*MATERIAL PROVIDED*.
....................

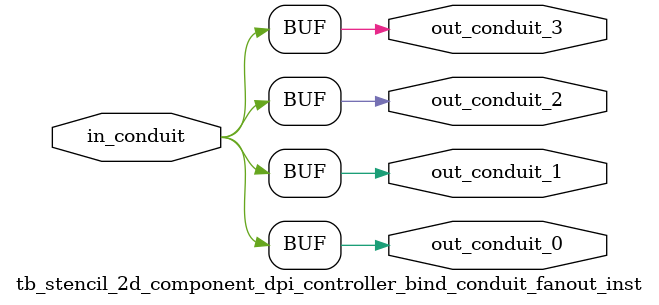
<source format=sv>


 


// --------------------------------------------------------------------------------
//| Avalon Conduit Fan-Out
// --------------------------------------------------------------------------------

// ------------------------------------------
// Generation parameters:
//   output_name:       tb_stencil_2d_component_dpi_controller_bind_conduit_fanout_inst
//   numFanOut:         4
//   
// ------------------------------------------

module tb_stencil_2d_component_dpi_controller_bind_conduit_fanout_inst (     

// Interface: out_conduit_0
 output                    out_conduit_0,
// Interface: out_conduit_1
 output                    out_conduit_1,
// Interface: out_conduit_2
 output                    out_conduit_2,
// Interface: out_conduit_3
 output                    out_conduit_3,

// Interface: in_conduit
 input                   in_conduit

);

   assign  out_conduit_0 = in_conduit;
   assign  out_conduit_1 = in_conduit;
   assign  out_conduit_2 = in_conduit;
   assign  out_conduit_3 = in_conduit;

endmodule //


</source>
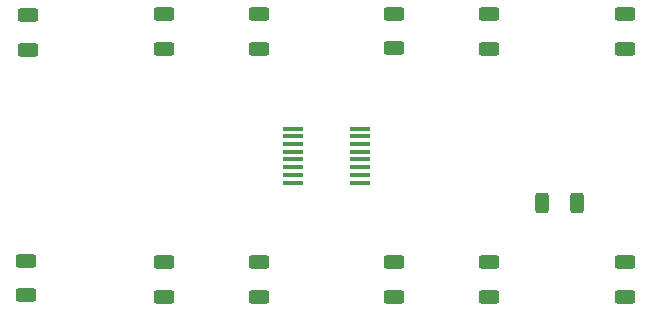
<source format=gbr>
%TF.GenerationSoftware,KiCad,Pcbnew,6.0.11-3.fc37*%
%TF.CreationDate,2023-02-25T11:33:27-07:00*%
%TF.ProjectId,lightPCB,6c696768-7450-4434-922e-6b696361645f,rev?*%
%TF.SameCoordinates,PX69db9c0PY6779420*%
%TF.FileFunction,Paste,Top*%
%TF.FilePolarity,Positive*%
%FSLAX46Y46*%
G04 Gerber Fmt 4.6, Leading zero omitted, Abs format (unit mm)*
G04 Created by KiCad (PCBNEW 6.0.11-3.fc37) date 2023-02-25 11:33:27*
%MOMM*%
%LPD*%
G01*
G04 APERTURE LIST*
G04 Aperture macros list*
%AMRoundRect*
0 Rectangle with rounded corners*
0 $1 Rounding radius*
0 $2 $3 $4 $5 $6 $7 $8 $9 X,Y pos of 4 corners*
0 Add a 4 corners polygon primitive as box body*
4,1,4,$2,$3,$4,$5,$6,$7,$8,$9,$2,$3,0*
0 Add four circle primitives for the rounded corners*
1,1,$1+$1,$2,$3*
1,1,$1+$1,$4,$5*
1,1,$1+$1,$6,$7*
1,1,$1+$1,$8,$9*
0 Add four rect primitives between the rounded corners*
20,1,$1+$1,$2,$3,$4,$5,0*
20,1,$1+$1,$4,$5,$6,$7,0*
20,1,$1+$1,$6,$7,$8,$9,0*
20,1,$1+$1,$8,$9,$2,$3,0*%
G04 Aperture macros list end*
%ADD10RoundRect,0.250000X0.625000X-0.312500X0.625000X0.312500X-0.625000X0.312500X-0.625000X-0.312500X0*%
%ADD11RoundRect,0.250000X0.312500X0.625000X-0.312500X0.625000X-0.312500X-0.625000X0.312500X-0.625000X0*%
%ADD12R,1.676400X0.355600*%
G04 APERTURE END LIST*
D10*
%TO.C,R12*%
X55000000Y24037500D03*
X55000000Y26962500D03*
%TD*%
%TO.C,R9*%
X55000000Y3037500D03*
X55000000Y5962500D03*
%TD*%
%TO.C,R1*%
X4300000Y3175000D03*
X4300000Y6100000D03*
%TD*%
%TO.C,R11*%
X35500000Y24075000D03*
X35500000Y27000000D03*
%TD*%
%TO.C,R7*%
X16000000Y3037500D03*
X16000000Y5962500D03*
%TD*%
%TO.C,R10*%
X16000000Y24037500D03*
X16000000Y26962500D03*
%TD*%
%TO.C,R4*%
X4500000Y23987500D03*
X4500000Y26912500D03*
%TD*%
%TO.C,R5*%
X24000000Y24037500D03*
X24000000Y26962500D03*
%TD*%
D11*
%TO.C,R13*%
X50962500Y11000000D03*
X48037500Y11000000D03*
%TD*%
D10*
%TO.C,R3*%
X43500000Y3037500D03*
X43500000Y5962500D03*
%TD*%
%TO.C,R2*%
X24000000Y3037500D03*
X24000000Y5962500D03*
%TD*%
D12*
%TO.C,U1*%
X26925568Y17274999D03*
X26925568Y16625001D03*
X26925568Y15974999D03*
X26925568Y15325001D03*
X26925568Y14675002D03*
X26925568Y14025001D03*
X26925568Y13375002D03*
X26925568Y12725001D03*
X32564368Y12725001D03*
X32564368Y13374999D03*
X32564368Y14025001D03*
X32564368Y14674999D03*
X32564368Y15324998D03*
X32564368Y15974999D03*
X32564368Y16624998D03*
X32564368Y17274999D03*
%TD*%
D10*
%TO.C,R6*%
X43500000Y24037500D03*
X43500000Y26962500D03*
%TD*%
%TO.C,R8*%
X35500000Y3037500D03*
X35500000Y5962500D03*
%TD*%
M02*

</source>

....................

*YOUR OBJECTIVE*.
Exactly the lines above from the one with "X16000000Y24037500D03*" to the one with "X24000000Y3037500D03*", both included, are to be quoted; leave the rest out.

*RESULT OF THIS EXERCISE*.
X16000000Y24037500D03*
X16000000Y26962500D03*
%TD*%
%TO.C,R4*%
X4500000Y23987500D03*
X4500000Y26912500D03*
%TD*%
%TO.C,R5*%
X24000000Y24037500D03*
X24000000Y26962500D03*
%TD*%
D11*
%TO.C,R13*%
X50962500Y11000000D03*
X48037500Y11000000D03*
%TD*%
D10*
%TO.C,R3*%
X43500000Y3037500D03*
X43500000Y5962500D03*
%TD*%
%TO.C,R2*%
X24000000Y3037500D03*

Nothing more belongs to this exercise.